Your task:
The output should be exactly the lines from the one containing "left ear: (546, 103)" through the last line of the records, and only those.

● ● ● ● ● ● ●

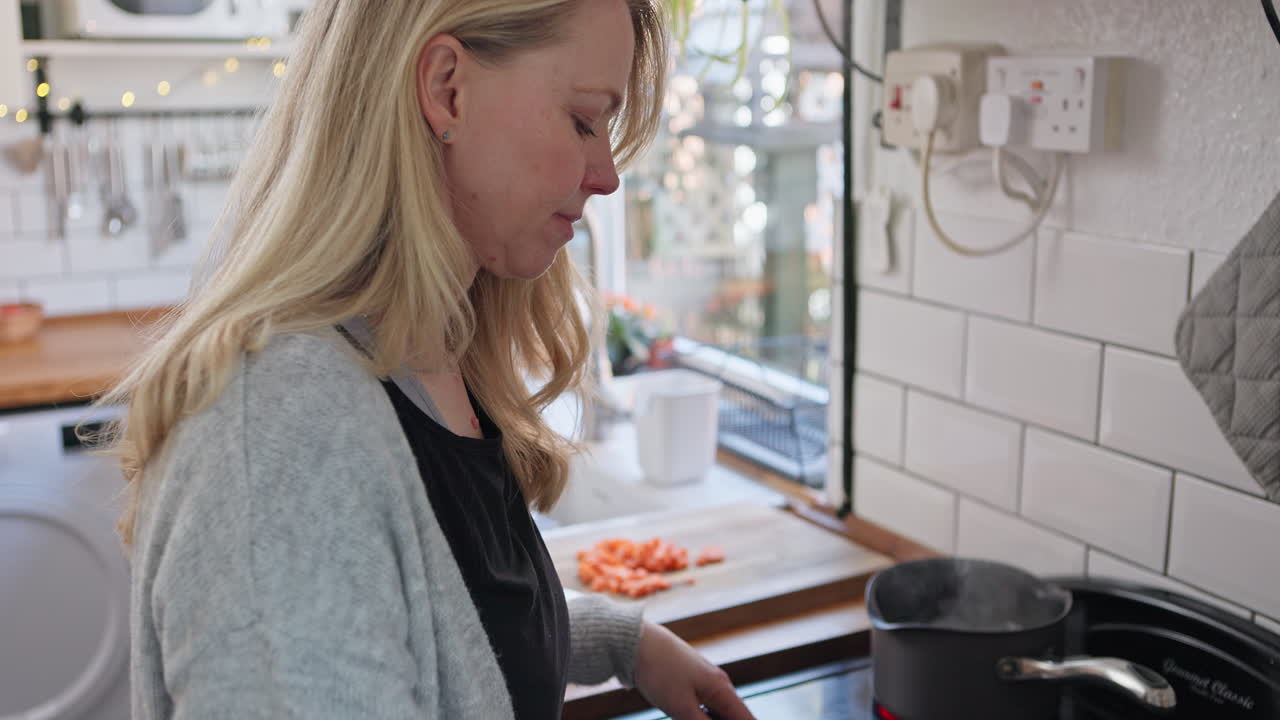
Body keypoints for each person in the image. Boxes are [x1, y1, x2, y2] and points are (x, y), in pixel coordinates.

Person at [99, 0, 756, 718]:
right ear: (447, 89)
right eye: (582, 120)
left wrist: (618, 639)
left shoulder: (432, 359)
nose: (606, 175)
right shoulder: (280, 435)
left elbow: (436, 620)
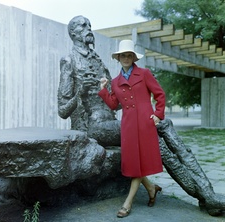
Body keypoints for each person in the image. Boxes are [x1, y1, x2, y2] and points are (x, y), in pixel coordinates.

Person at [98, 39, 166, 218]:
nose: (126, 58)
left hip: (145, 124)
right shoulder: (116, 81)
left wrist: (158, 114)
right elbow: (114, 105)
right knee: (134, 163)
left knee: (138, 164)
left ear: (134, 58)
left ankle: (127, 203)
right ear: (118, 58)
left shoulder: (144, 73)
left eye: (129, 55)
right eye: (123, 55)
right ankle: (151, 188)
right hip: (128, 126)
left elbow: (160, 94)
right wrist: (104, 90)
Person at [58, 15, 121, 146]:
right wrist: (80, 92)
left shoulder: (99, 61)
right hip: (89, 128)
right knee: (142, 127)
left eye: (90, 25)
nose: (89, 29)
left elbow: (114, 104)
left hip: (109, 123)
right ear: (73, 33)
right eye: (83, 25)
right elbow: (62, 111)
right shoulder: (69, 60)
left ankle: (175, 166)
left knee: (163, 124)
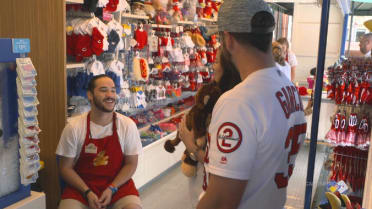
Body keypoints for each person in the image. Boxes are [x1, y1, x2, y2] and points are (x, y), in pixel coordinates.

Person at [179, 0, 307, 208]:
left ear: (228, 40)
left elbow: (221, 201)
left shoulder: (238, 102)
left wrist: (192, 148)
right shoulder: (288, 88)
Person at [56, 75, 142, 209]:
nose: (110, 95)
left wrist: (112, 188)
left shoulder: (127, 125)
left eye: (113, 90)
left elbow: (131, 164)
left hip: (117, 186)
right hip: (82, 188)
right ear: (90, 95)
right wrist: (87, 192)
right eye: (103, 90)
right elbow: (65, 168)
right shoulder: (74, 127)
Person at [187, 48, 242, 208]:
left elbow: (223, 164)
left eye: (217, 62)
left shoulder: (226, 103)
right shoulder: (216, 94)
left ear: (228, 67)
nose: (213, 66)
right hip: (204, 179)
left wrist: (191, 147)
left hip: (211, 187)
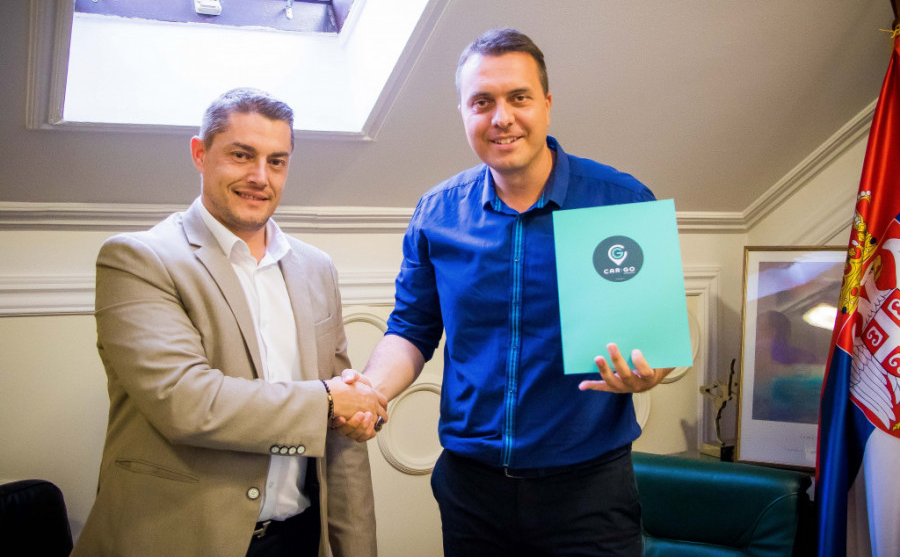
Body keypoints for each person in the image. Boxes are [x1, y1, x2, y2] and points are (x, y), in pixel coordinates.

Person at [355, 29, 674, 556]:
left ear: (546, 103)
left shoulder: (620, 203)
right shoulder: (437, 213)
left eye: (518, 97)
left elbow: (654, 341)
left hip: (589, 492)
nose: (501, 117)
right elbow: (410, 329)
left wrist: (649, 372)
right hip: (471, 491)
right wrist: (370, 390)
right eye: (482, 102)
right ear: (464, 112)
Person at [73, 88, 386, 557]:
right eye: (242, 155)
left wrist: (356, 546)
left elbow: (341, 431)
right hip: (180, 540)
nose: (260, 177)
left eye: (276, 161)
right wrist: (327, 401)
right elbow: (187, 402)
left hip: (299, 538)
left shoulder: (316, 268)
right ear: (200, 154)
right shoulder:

● ● ● ● ● ● ●

Exercise result:
left ear: (546, 103)
left shoulder: (620, 203)
right shoulder: (437, 213)
left eye: (518, 97)
left elbow: (654, 341)
left hip: (589, 492)
nose: (501, 117)
right elbow: (410, 329)
left wrist: (649, 372)
right hip: (471, 491)
right wrist: (370, 390)
right eye: (482, 102)
right ear: (464, 112)
Person at [73, 88, 386, 557]:
right eye: (242, 155)
left wrist: (356, 546)
left elbow: (341, 431)
right hip: (180, 540)
nose: (260, 177)
left eye: (276, 161)
right wrist: (327, 401)
right elbow: (187, 402)
left hip: (299, 538)
left shoulder: (316, 268)
right ear: (200, 154)
right shoulder:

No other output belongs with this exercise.